**TASK DESCRIPTION**
Go through the records and show each line where the word "CIRCLE" occurs.

**SUPPLIED ENTRIES**
◆ ◆ ◆ ◆

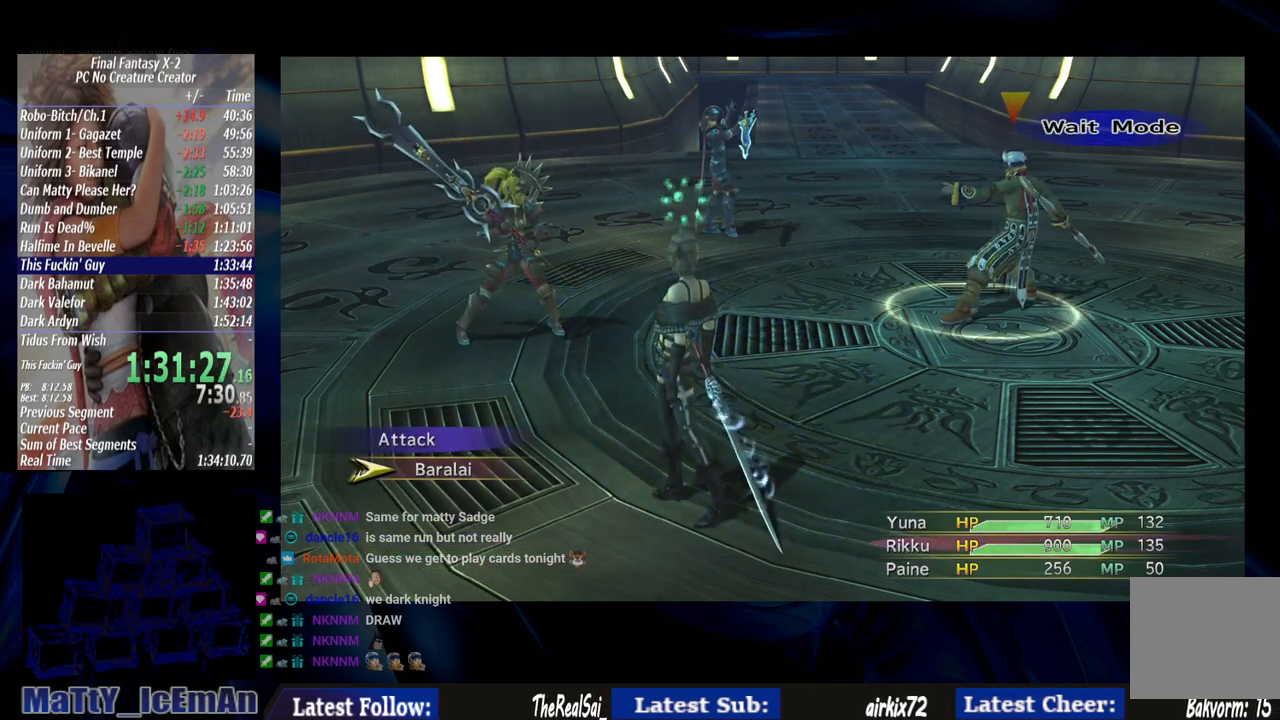
{"buttons": [], "left_stick": "center", "right_stick": "center", "events": []}
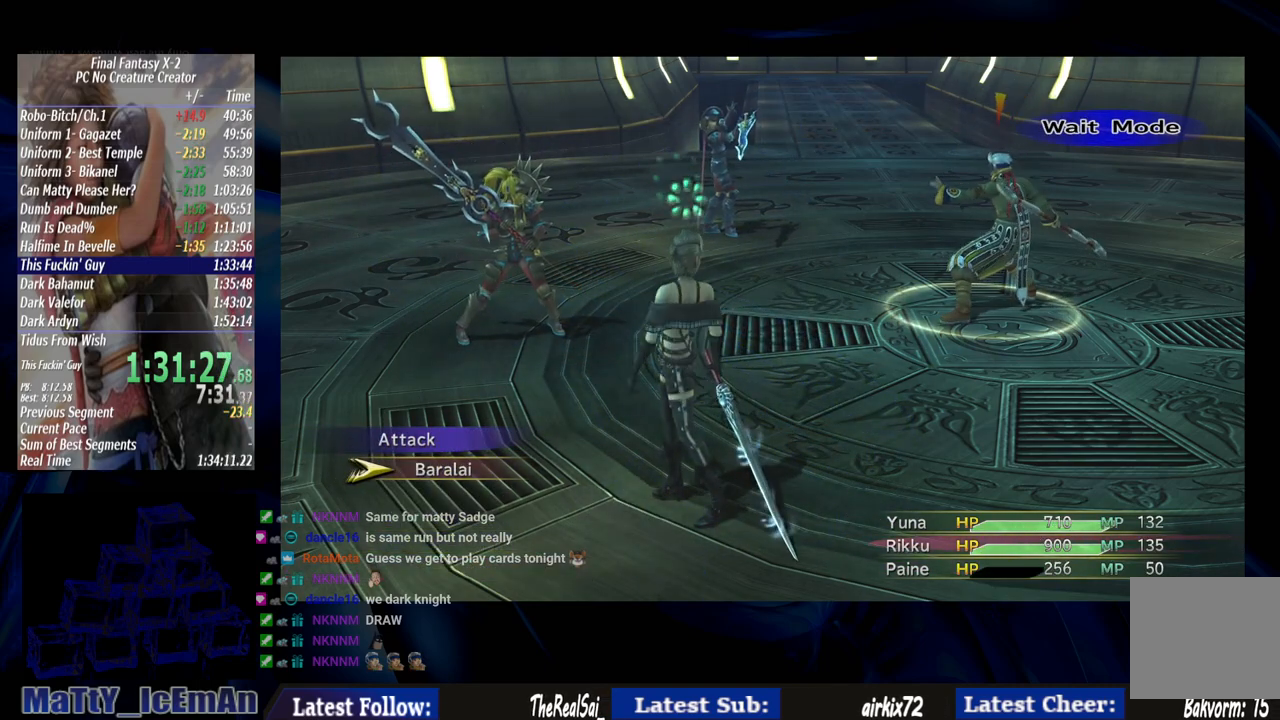
{"buttons": ["CIRCLE"], "left_stick": "center", "right_stick": "center", "events": [[400, "CIRCLE", "down"]]}
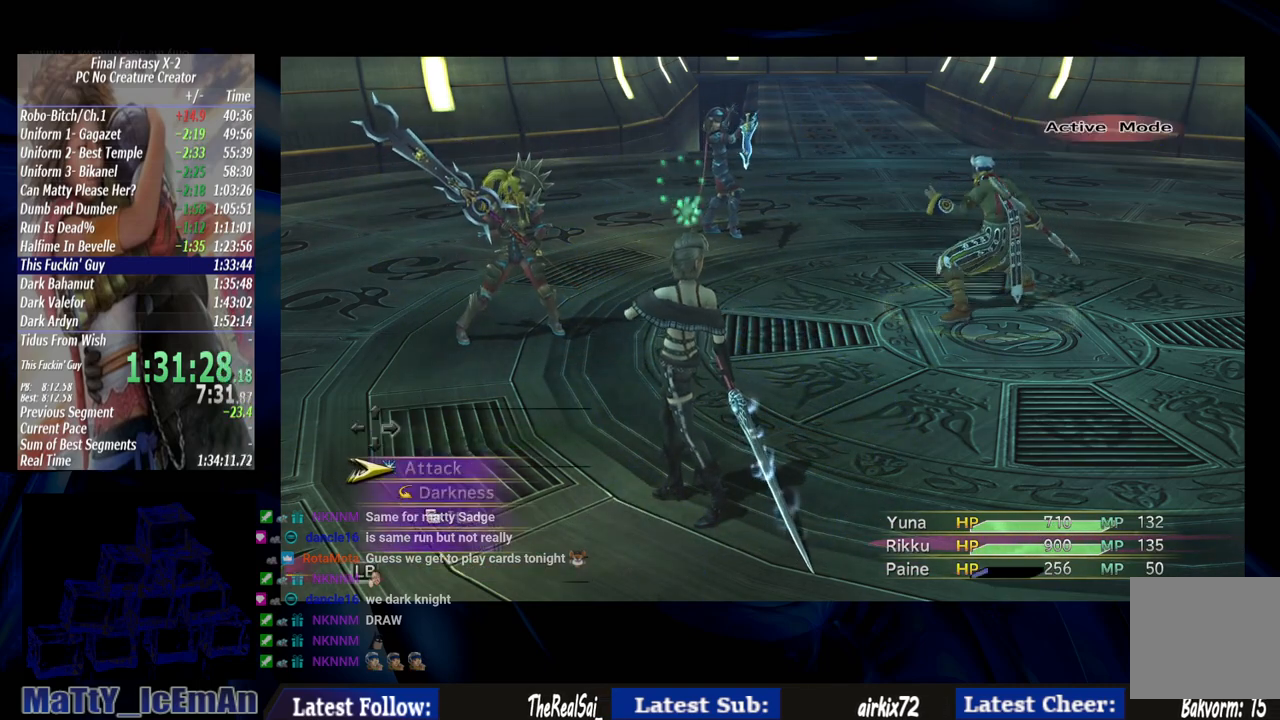
{"buttons": [], "left_stick": "center", "right_stick": "center", "events": [[50, "CIRCLE", "up"], [183, "TRIANGLE", "down"], [317, "TRIANGLE", "up"]]}
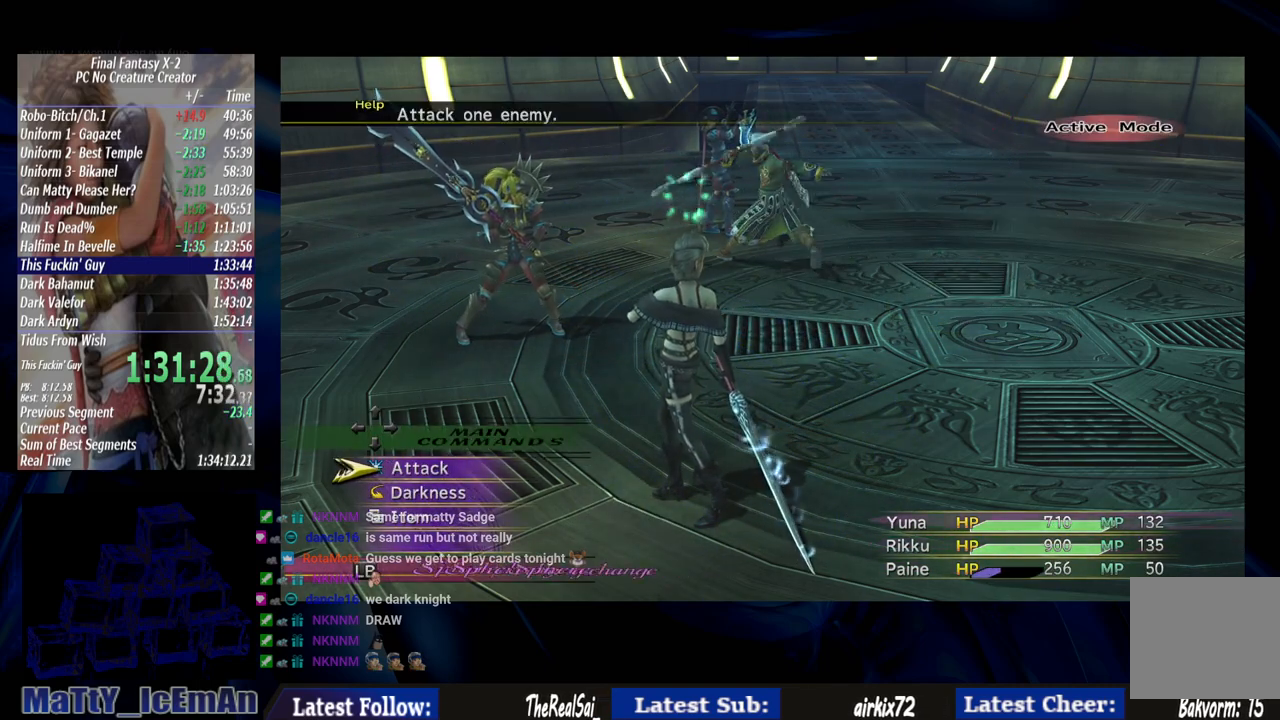
{"buttons": [], "left_stick": "center", "right_stick": "center", "events": [[317, "TRIANGLE", "down"], [417, "TRIANGLE", "up"]]}
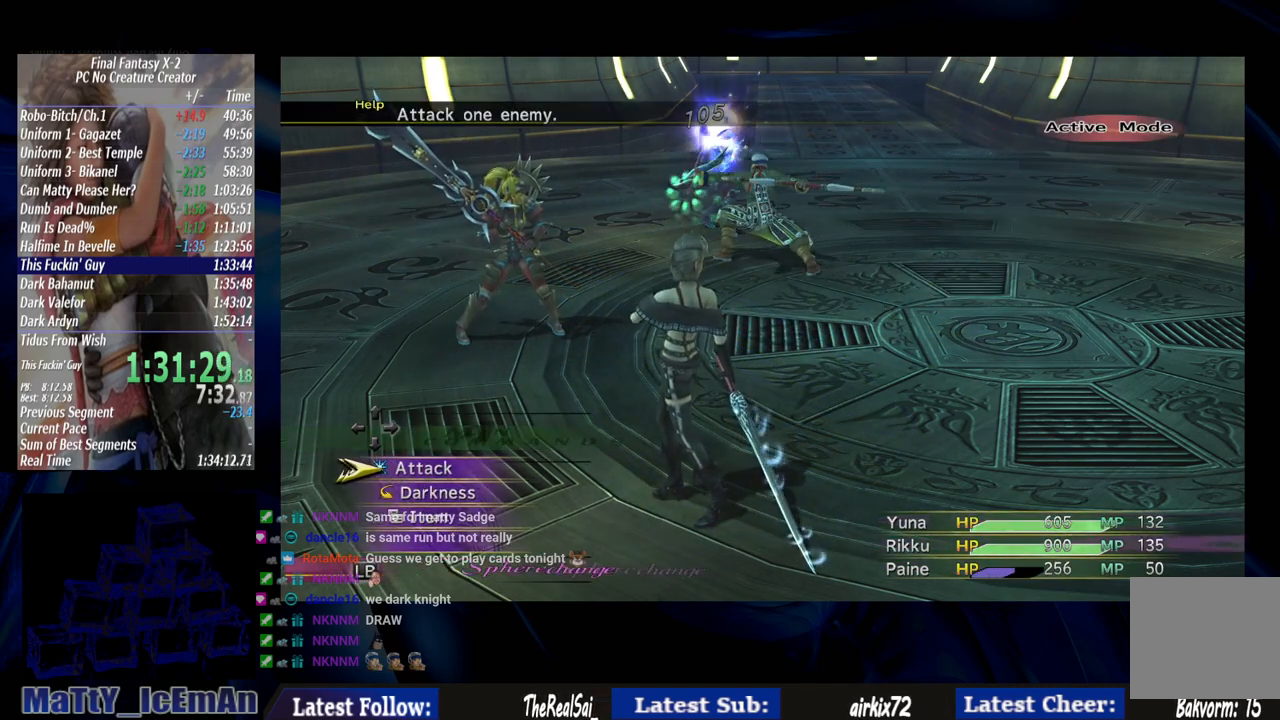
{"buttons": [], "left_stick": "center", "right_stick": "center", "events": []}
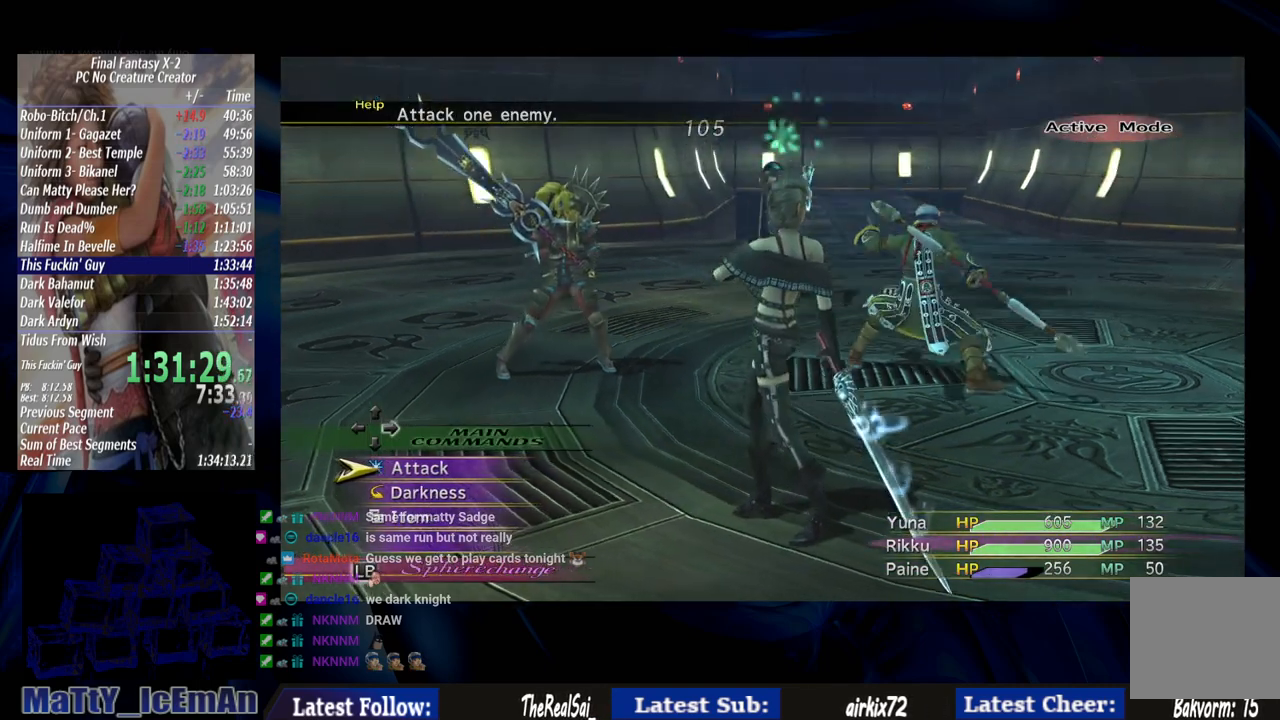
{"buttons": [], "left_stick": "center", "right_stick": "center", "events": [[50, "TRIANGLE", "down"], [150, "TRIANGLE", "up"]]}
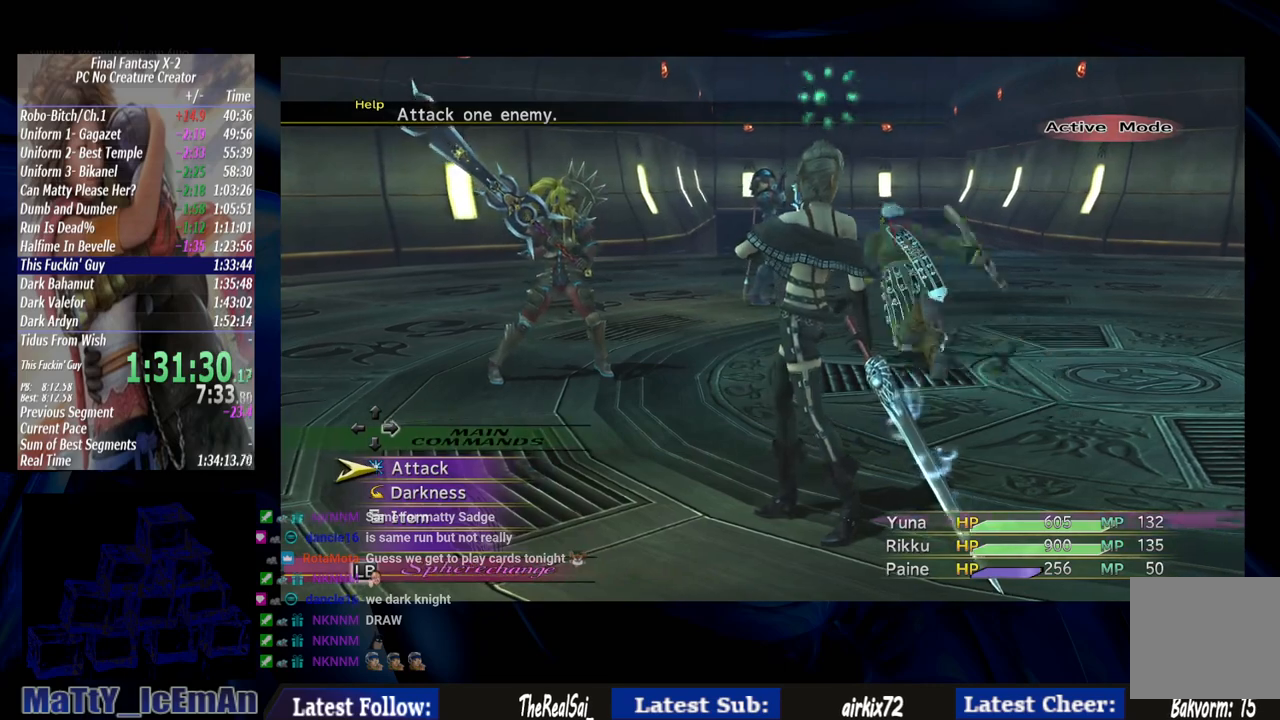
{"buttons": [], "left_stick": "center", "right_stick": "center", "events": []}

◆ ◆ ◆ ◆

**OUTPUT FOR THIS TASK**
{"buttons": ["CIRCLE"], "left_stick": "center", "right_stick": "center", "events": [[400, "CIRCLE", "down"]]}
{"buttons": [], "left_stick": "center", "right_stick": "center", "events": [[50, "CIRCLE", "up"], [183, "TRIANGLE", "down"], [317, "TRIANGLE", "up"]]}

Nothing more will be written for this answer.